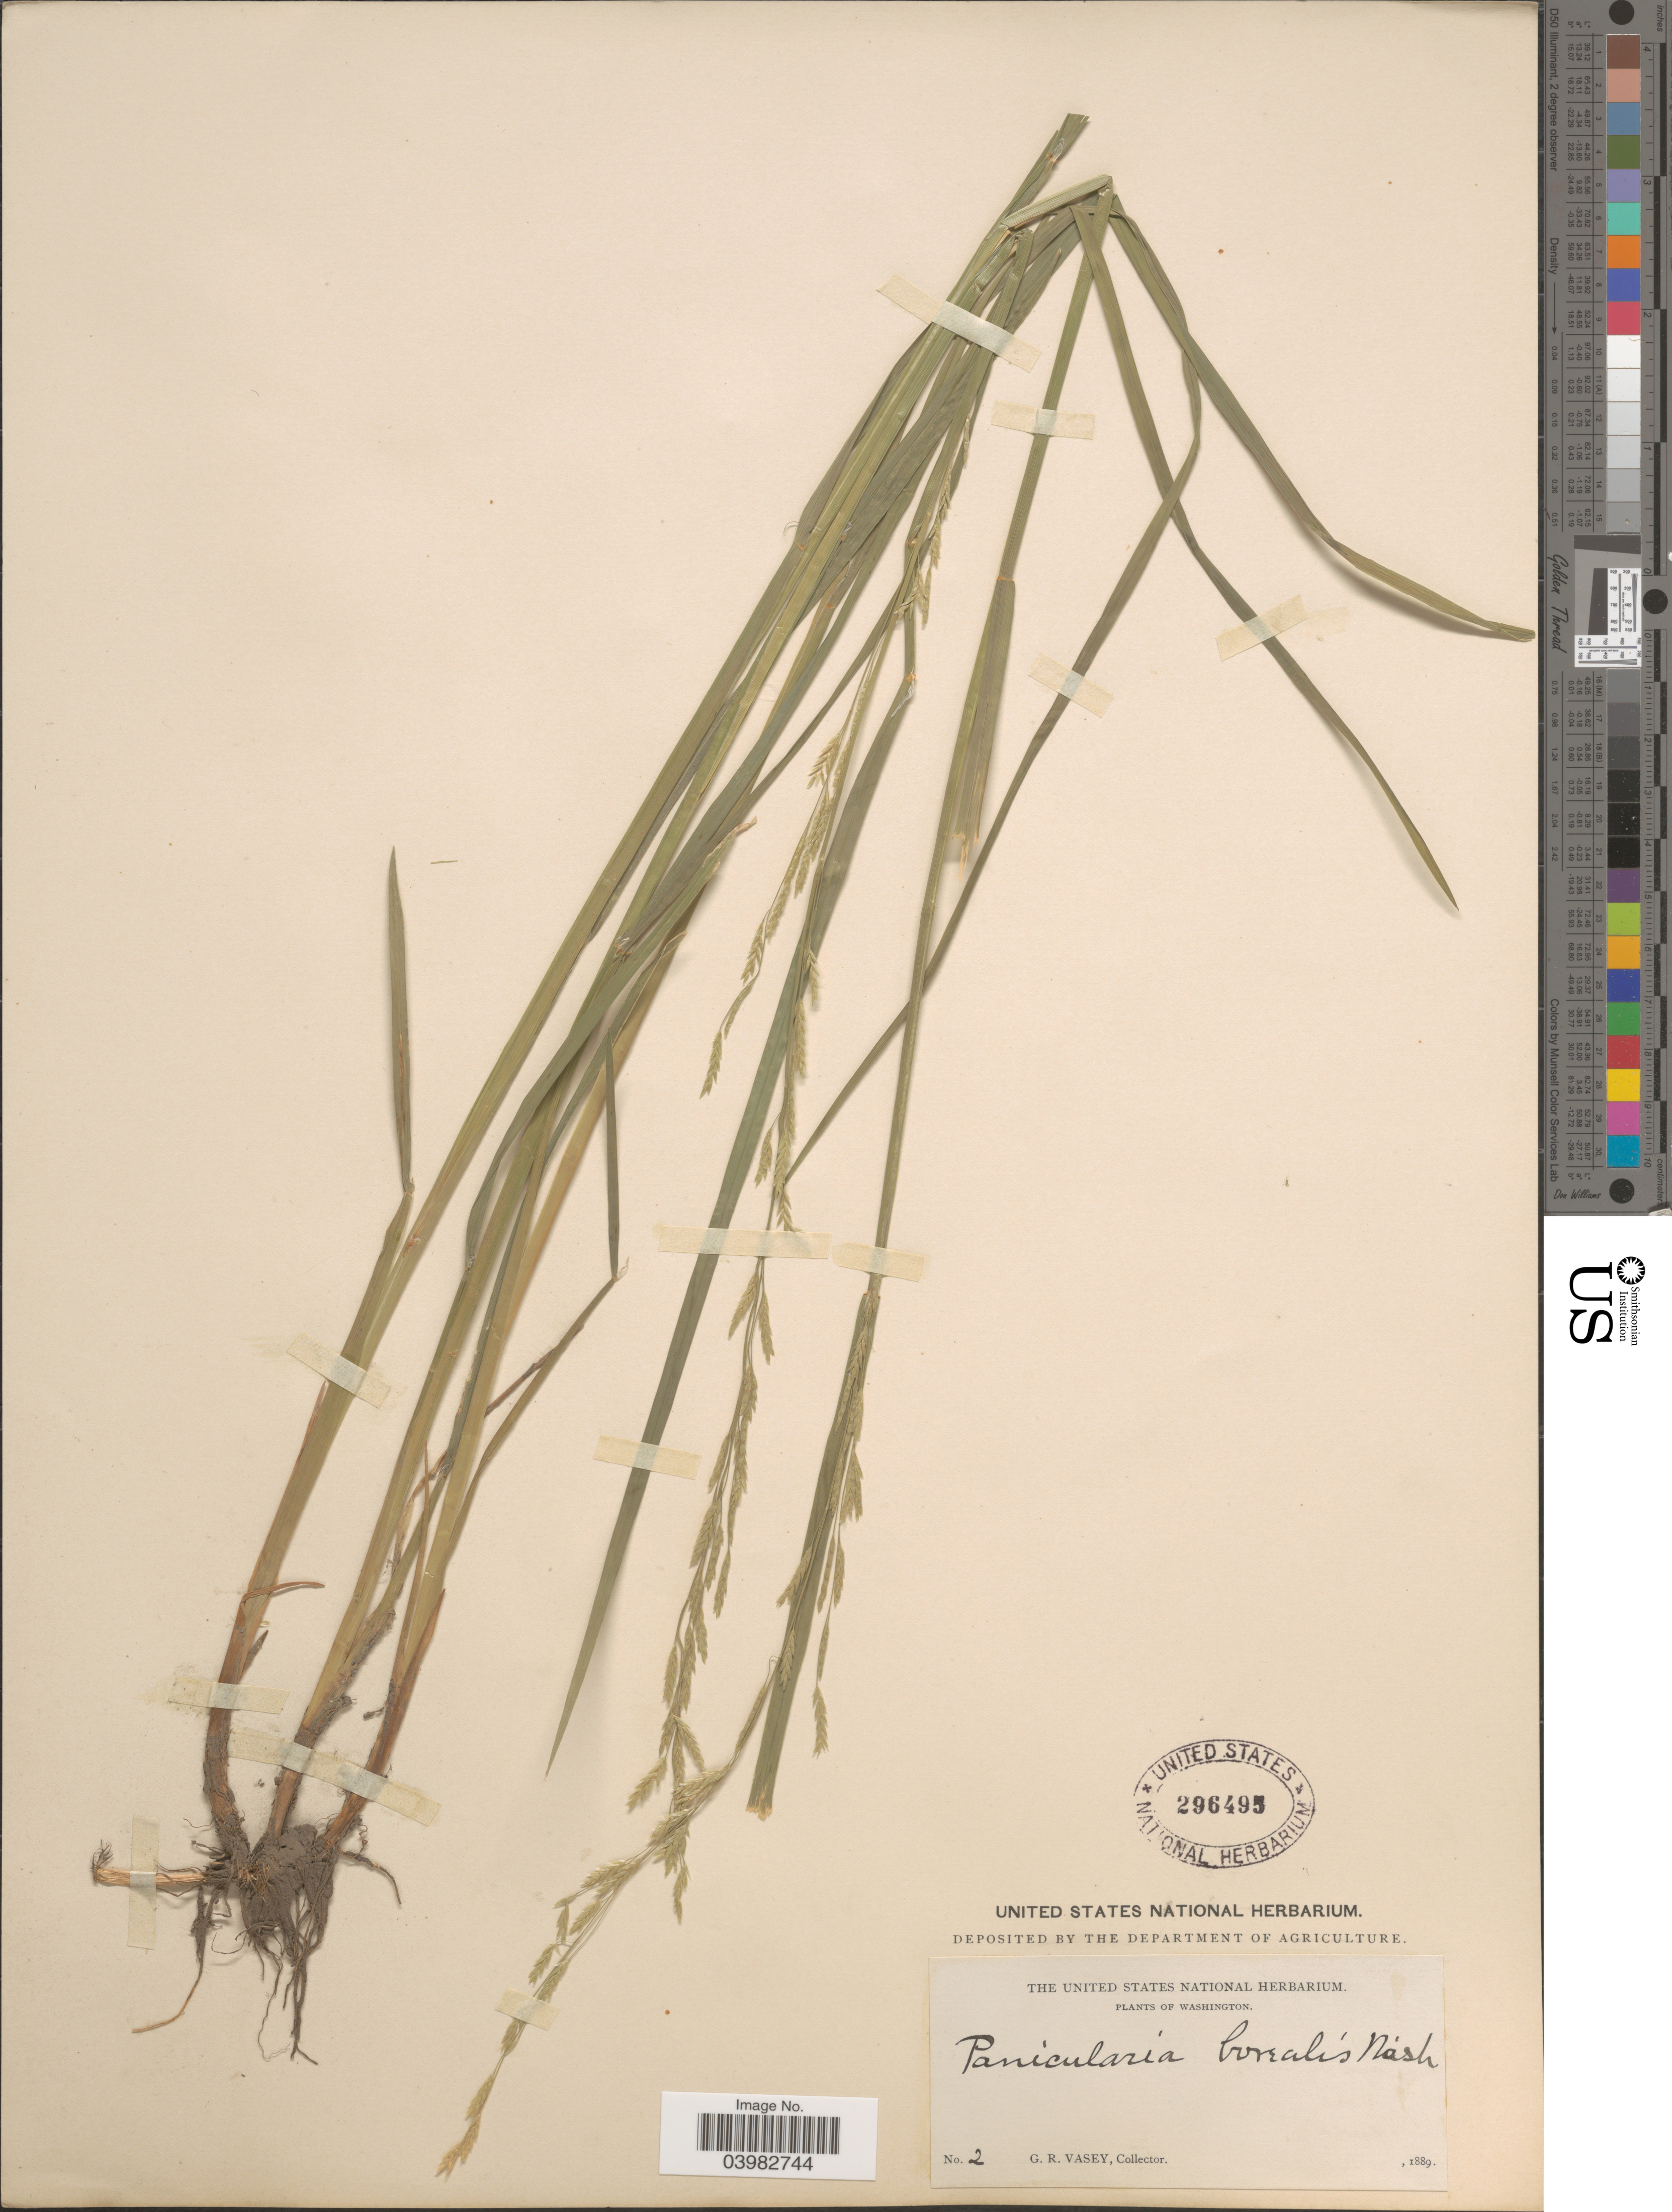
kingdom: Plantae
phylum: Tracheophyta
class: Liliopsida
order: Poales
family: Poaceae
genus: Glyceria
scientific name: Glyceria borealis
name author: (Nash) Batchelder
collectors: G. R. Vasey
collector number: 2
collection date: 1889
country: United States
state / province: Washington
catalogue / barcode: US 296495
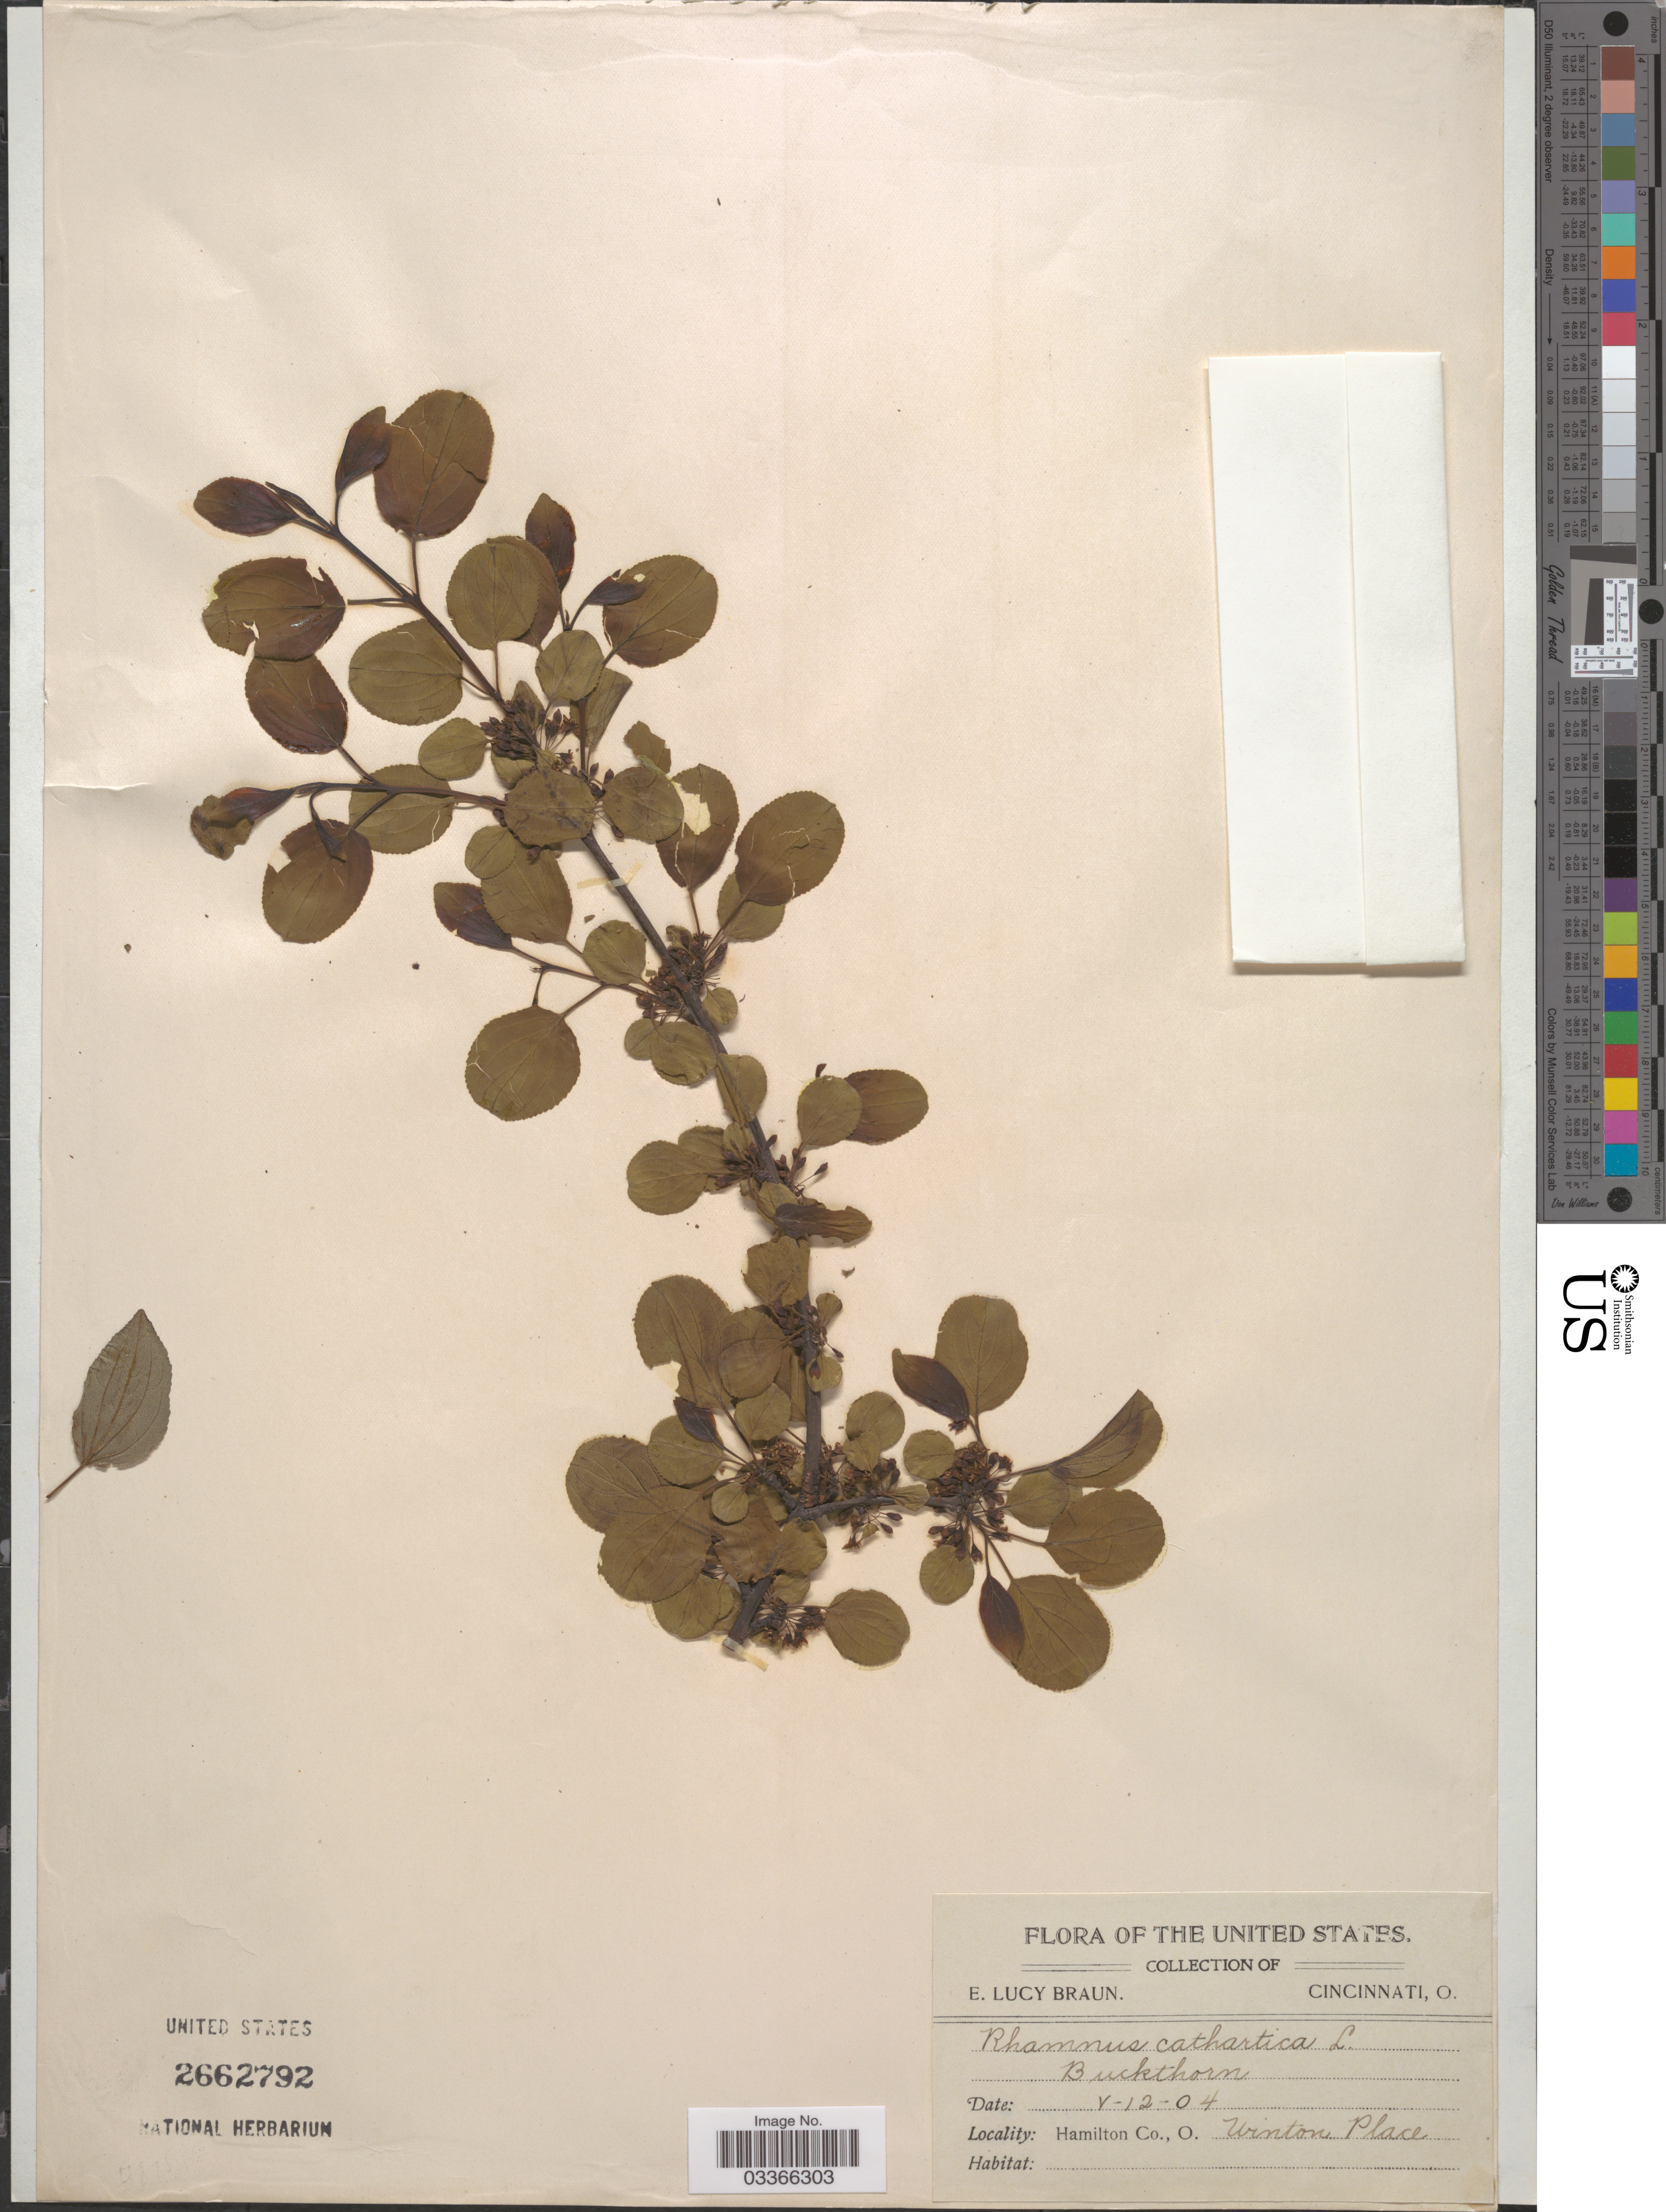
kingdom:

WHAT IS NEEDED
Copy out the text of every record above word for word, leaving out the pictures.

COMPLETE RESPONSE
kingdom: Plantae
phylum: Tracheophyta
class: Liliopsida
order: Poales
family: Poaceae
genus: Glyceria
scientific name: Glyceria borealis
name author: (Nash) Batchelder
collectors: G. R. Vasey
collector number: 2
collection date: 1889
country: United States
state / province: Washington
catalogue / barcode: US 296495
kingdom:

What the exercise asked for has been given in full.